#### [Aufgabe 1]
In welchem Jahr schloss Georgien laut dem Text über Georgien und Chinas neue Seidenstraße ein Freihandelsabkommen mit China ab?
#### [Aufgabe 2]
Kopieren Sie aus dem Text über Georgien und Chinas neue Seidenstraße wortgetreu den Abschnitt, der mit den Worten „In Georgien wachsen“ beginnt, und enden Sie nach den Worten „erst noch zeigen.“.

#### [Textabschnitt]
+ + + + + + +
Franziska Smolnik

Georgien positioniert sich auf Chinas neuer Seidenstraße

Die Beziehungen zwischen Tbilisi und Peking im Lichte der Belt-and-Road-Initiative

SWP-Aktuell 2018/A 08, Februar 2018, 8 Seiten

In Georgien wachsen Bedeutung und Präsenz Chinas. Die Belt-and-Road-Initiative, Pekings Vision einer neuen Seidenstraße, findet hier regen Anklang – anders als in mancher westeuropäischen Hauptstadt, wo das Vorhaben eher zurückhaltend bis skeptisch betrachtet wird. Die Regierung in Tbilisi ist bestrebt, das Land als wesentliches Teilstück des südlichen eurasischen Korridors zu positionieren. Um künftig von den Handelsströmen zwischen China und Europa zu profitieren, hat Georgien eine Reihe von Maßnahmen auf den Weg gebracht. Als erstes Land im eurasischen Raum schloss es 2017 ein Freihandelsabkommen mit China ab. Große Infrastrukturprojekte sollen den Transit erleichtern. Formate wie das »Tbilisi Belt & Road Forum« nutzt Georgien zudem zur Standortwerbung. Ob die Seidenstraße für das Land nur Win-win-Situationen schafft, muss die Zukunft aber erst noch zeigen.
+ + + + + + +
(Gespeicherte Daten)
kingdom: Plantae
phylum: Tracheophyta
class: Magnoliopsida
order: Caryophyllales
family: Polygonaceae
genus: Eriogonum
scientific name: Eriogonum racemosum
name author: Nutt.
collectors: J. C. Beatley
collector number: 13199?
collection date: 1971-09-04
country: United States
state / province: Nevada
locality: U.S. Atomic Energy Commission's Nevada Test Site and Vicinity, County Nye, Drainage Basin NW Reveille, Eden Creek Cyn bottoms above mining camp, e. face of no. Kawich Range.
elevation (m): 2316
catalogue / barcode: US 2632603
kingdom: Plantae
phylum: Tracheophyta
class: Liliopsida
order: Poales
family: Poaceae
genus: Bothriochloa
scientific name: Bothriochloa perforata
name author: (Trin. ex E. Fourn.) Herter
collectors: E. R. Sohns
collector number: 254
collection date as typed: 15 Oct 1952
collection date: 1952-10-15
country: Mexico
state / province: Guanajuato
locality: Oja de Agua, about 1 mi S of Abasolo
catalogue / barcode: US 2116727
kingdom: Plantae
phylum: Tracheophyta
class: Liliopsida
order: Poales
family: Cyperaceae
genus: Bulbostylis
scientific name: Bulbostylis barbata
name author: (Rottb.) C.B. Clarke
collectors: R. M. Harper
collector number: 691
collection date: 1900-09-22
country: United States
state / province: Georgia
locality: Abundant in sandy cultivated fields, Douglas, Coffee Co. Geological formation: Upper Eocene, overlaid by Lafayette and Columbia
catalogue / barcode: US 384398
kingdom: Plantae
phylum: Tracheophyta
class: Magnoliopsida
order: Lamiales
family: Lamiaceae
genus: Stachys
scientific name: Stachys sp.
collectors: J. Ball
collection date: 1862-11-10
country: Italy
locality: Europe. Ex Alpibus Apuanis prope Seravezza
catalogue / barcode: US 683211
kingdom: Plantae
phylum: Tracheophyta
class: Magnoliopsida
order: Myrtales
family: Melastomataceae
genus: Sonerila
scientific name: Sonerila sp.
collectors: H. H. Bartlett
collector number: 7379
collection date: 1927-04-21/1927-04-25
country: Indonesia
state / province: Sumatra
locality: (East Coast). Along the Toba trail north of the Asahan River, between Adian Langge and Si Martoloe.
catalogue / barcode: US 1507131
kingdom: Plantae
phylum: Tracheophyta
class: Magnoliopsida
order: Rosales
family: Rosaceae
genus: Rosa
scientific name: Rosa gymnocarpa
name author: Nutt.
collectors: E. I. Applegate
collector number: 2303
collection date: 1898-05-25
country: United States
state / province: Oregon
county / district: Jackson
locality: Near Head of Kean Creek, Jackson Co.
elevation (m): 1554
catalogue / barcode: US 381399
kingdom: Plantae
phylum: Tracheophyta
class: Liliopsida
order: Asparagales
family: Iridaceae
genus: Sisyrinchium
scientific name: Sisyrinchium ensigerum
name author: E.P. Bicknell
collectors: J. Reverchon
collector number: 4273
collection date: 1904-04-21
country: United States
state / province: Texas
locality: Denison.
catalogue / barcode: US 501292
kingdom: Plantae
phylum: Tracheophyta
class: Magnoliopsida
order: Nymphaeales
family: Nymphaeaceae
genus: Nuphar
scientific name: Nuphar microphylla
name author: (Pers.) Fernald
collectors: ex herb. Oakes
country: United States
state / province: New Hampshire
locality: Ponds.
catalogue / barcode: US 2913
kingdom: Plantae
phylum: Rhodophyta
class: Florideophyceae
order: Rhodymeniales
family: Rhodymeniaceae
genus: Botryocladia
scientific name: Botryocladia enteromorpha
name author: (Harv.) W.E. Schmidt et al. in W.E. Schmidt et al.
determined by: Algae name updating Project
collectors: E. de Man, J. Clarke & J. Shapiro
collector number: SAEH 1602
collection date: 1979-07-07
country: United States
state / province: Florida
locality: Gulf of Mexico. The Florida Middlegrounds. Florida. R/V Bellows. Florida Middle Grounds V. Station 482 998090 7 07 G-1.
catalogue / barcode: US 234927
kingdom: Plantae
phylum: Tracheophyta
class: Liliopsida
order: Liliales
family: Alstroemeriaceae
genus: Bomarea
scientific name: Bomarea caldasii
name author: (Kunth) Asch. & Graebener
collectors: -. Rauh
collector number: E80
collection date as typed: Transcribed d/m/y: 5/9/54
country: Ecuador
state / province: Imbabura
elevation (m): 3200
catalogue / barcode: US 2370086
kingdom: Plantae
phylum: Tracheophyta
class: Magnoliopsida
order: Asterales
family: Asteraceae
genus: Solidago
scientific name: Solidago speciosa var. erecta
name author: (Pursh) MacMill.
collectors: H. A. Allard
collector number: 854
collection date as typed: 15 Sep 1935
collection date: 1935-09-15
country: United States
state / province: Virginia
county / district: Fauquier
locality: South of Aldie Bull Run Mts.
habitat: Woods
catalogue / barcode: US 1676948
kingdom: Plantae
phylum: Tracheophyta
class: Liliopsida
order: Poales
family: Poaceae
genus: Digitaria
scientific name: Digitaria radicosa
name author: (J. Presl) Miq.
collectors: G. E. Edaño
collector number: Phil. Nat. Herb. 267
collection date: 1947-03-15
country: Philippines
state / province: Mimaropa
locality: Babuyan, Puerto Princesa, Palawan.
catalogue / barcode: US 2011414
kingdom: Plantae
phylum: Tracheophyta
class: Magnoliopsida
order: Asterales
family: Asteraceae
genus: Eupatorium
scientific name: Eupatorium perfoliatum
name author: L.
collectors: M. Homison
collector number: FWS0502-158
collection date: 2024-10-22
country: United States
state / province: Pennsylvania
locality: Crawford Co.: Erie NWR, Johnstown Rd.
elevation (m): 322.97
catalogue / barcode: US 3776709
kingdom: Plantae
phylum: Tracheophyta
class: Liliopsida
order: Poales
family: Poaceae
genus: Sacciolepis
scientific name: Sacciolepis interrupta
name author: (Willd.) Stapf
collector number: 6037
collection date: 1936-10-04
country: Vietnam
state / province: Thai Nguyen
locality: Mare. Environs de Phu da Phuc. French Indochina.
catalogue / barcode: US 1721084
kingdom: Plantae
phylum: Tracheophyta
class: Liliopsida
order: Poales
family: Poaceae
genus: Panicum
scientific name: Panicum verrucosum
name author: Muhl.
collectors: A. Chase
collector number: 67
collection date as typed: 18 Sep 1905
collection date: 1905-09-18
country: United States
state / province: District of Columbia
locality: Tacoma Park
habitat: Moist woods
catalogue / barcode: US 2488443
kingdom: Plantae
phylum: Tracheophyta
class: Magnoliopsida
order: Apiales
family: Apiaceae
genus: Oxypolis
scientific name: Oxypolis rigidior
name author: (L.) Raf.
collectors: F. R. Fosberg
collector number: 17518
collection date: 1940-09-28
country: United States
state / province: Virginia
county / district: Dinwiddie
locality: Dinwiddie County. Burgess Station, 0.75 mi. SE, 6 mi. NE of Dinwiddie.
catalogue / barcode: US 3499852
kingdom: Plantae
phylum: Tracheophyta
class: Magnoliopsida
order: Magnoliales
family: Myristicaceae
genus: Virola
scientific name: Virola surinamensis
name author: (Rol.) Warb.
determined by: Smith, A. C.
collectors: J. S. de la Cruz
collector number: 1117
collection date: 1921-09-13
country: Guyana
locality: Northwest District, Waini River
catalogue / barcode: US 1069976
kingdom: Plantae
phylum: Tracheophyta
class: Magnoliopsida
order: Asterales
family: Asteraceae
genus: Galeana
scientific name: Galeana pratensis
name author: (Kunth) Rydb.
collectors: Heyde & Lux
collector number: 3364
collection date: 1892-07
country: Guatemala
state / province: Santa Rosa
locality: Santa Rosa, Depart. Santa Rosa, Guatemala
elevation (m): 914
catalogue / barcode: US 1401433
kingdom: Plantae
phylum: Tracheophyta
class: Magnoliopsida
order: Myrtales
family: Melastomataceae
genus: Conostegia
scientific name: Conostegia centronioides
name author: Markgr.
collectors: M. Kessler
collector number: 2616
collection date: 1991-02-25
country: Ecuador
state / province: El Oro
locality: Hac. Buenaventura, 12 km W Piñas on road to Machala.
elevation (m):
+ + + + + + +
#### [Antwort 1]
Im Jahr 2017.

#### [Antwort 2]
In Georgien wachsen Bedeutung und Präsenz Chinas. Die Belt-and-Road-Initiative, Pekings Vision einer neuen Seidenstraße, findet hier regen Anklang – anders als in mancher westeuropäischen Hauptstadt, wo das Vorhaben eher zurückhaltend bis skeptisch betrachtet wird. Die Regierung in Tbilisi ist bestrebt, das Land als wesentliches Teilstück des südlichen eurasischen Korridors zu positionieren. Um künftig von den Handelsströmen zwischen China und Europa zu profitieren, hat Georgien eine Reihe von Maßnahmen auf den Weg gebracht. Als erstes Land im eurasischen Raum schloss es 2017 ein Freihandelsabkommen mit China ab. Große Infrastrukturprojekte sollen den Transit erleichtern. Formate wie das »Tbilisi Belt & Road Forum« nutzt Georgien zudem zur Standortwerbung. Ob die Seidenstraße für das Land nur Win-win-Situationen schafft, muss die Zukunft aber erst noch zeigen.